PostPosted: Wed Oct 01, 2014 12:30 pm    Post subject: Reply with quote

Techno--read a little more carefully. This is not an accurate summary of the article:

Quote:
the economy is booming


The article said population is booming, in many indicators the economy is weak and very inequitable. But some people like it like that.

Back on topic, many have identified the players behind the Tea Party as "astro turf" rather than "grass roots", pushing a corporate oligarchy agenda. One of the worst offenders is ALEC. The word is out, and people are abandoning these oligarchy apologists.

Quote:
After the 2010 elections, the American Legislative Exchange Council was arguably at the height of its power. Though it had been around since the 1970s (President George W. Bush is pictured at ALEC's 2005 annual meeting above), Republican wins in statehouses across the nation that year gave the group an outsized influence in policymaking. Its model legislation covered everything from Stand Your Ground laws to new voter ID requirements and popped up everywhere.

But these few years of prominence seem to be catching up to ALEC as it has enthusiastically pursued its mission to, in the words of one liberal watchdog to the New York Times: "Bring together corporations and state legislators to draft profit-driven, anti-public-interest legislation."

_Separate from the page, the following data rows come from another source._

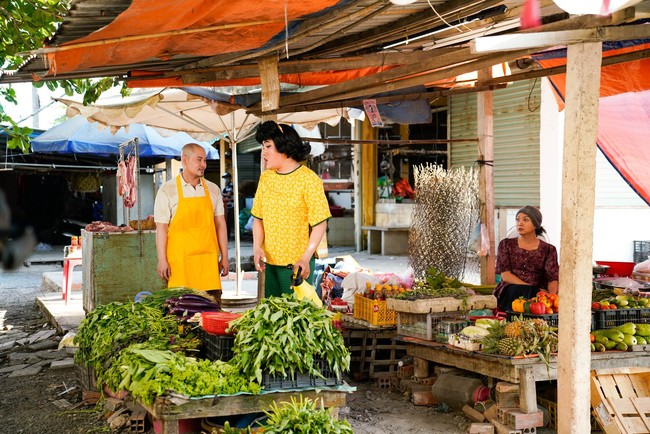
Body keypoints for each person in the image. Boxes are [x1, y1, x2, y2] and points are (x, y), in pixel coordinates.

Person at [251, 121, 331, 297]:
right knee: (271, 316)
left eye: (268, 146)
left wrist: (306, 257)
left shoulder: (309, 180)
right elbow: (258, 219)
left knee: (297, 318)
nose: (263, 152)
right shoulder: (266, 179)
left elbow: (320, 223)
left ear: (284, 146)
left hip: (296, 265)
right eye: (263, 147)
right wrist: (257, 247)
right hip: (269, 264)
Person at [154, 143, 229, 300]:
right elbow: (161, 228)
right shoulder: (167, 190)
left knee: (211, 313)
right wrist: (162, 260)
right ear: (185, 160)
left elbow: (221, 225)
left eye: (205, 161)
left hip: (208, 263)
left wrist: (225, 257)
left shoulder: (213, 189)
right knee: (181, 315)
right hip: (180, 264)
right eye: (199, 160)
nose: (204, 165)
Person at [493, 206, 559, 312]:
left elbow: (552, 279)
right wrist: (531, 288)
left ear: (536, 224)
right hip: (511, 292)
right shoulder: (505, 245)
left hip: (538, 296)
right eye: (517, 219)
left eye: (526, 220)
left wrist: (551, 298)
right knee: (520, 290)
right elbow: (506, 276)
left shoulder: (549, 250)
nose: (520, 223)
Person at [221, 172, 235, 240]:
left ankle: (228, 236)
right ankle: (227, 235)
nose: (225, 180)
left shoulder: (231, 185)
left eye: (226, 178)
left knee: (229, 222)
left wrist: (221, 193)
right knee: (226, 221)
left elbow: (229, 194)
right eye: (224, 178)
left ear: (229, 178)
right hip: (226, 206)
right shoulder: (226, 186)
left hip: (231, 206)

Starting in 2012, less than two years after ALEC allies seized power in state legislatures, the group's corporate partners have undergone a mass exodus, at times for their own ideological reasons, other times under public pressure. And by some counts, more than two dozen companies have severed their ties.

That exodus has continued into this week, as Google chairman Eric Schmidt said Monday that his company would leave ALEC over climate change. Below is an exhaustive -- but likely not comprehensive -- list of the major businesses that have left the group and why.

http://talkingpointsmemo.com/dc/alec-exodus-companies-list

Exxon, to be sure, remains a supporter.